WORK INSTRUCTION 1>
Decide whether each statement agrees with the passage below on Trump's foreign policy. Answer yes or no for each and quote the words of the passage that settle it.
(a) Republican majorities in both houses of Congress mean Trump should face no opposition from Congress.
(b) Obama used executive action to get around congressional barriers with the Iran nuclear deal.
(c) Trump's engagement with foreign affairs has mainly been as a former military leader.

SUPPLIED TEXT>
........

It is difficult to predict what policies Donald Trump will pursue when he becomes the US president in January based on his campaign statements. If one goes by his speeches, Trump will focus on restructuring US alliances, abandoning trade deals, and rebalancing the US strategic orientation toward Russia and away from China. If he implements these policies, there is a real possibility that the next few years could see the most substantial change in US foreign policy in decades.
Like other politicians, Trump may have disguised or camouflaged his genuine beliefs to enhance his appeal to voters and interest groups. Despite having Republican majorities in both houses of Congress, we can expect opposition to some presidential policies from the US Congress, though the US president has more freedom regarding foreign policy than domestic issues and can circumvent some congressional barriers through executive action, as Obama did with the Iran nuclear deal. Similarly, the US Constitution authorizes the US Supreme Court to block presidential actions seen as unconstitutional, which might impede Trump’s plans to tighten US immigration requirements for select groups or to permit the harsher interrogation of terrorist suspects. Foreign governments and US businesses might also pressure Trump to revise some of his plans. International conditions often force US presidents to deviate from their plans. One example is George W. Bush’s administration becoming the most interventionist administration in US history after the September 11 terrorist attacks despite campaigning against Bill Clinton’s international activism.
Compounding these uncertainties is Trump’s lack of traditional foreign-policy experience as a former political or military leader; his engagement has been primarily that of an entrepreneur and foreign investor. Another issue is Trump’s narrow range of well-known advisors, at least before his election. During his campaign, Trump castigated the alleged incompetence of the Washington-based US national security establishment for decades of out-dated thinking and poor execution and surrounded himself with experts who shared that view. In turn, many people who held senior positions in previous US administrations signed letters denouncing Trump and pledging never to serve in any future Trump administration—statements that are now being enforced by Trump’s executive recruiters.
Furthermore, Trump cultivates unpredictability to enhance his negotiating position and US diplomatic flexibility—which can help deter some opponents but makes reassuring partners harder. Trump’s pledge to “Make America Great Again” is sufficiently opaque to encompass any specific policy decision. Finally, Trump is comfortable making decisions based on his intuition, personal judgement, business record, and confidence in his negotiating skills—variables that further complicate forecasting his future policies.

........

WORK INSTRUCTION 2> In the records, rewrite the lines from the line with "klam, wybór spersonalizowanych" to the line with "szymi informacjami, abyś", replacing "przycisk" with "link" and changing nothing else.

RECORDS TO PROCESS>
........

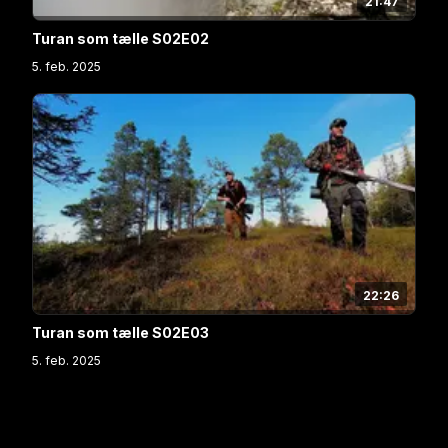
21:47
Turan som tælle S02E02
5. feb. 2025
22:26
Turan som tælle S02E03
5. feb. 2025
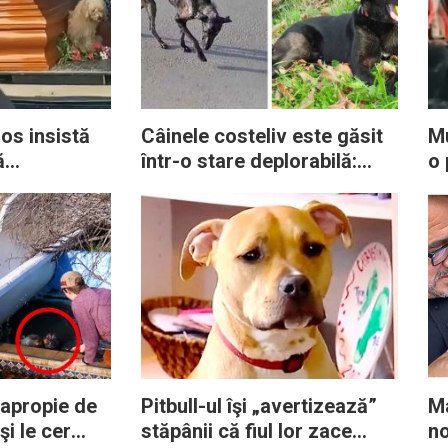
os insistă
Câinele costeliv este găsit
Mu
ă
într-o stare deplorabilă:
o 
edată până
Salvatoarea refuză să
în
e
renunţe şi câteva luni mai
di
târziu e de nerecunoscut
ta
e apropie de
Pitbull-ul îşi „avertizează”
Ma
şi le cer
stăpânii că fiul lor zace
no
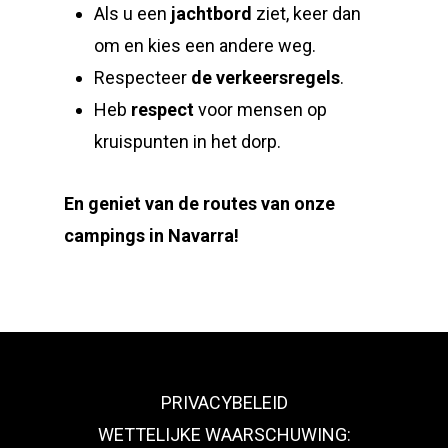
Als u een
jachtbord
ziet, keer dan
om en kies een andere weg.
Respecteer
de verkeersregels
.
Heb
respect
voor mensen op
kruispunten in het dorp.
En geniet van de routes van onze
campings in Navarra!
PRIVACYBELEID
WETTELIJKE WAARSCHUWING:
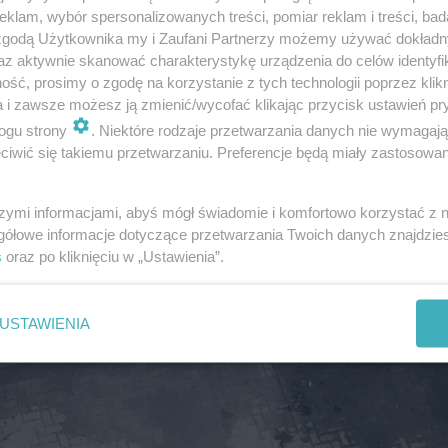
klam, wybór spersonalizowanych treści, pomiar reklam i treści, bad
 zgodą Użytkownika my i Zaufani Partnerzy możemy używać dokład
az aktywnie skanować charakterystykę urządzenia do celów identyfi
ść, prosimy o zgodę na korzystanie z tych technologii poprzez klikn
a i zawsze możesz ją zmienić/wycofać klikając przycisk ustawień pr
ogu strony
. Niektóre rodzaje przetwarzania danych nie wymagaj
iwić się takiemu przetwarzaniu. Preferencje będą miały zastosowania
szymi informacjami, abyś mógł świadomie i komfortowo korzystać z
gółowe informacje dotyczące przetwarzania Twoich danych znajdzi
s
oraz po kliknięciu w „Ustawienia”.
USTAWIENIA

........

ANSWER SPACE 1>
(a) No: "Despite having Republican majorities in both houses of Congress, we can expect opposition to some presidential policies from the US Congress"
(b) Yes: "can circumvent some congressional barriers through executive action, as Obama did with the Iran nuclear deal"
(c) No: "his engagement has been primarily that of an entrepreneur and foreign investor"

ANSWER SPACE 2>
klam, wybór spersonalizowanych treści, pomiar reklam i treści, bad
 zgodą Użytkownika my i Zaufani Partnerzy możemy używać dokład
az aktywnie skanować charakterystykę urządzenia do celów identyfi
ść, prosimy o zgodę na korzystanie z tych technologii poprzez klikn
a i zawsze możesz ją zmienić/wycofać klikając link ustawień pr
ogu strony
. Niektóre rodzaje przetwarzania danych nie wymagaj
iwić się takiemu przetwarzaniu. Preferencje będą miały zastosowania
szymi informacjami, abyś mógł świadomie i komfortowo korzystać z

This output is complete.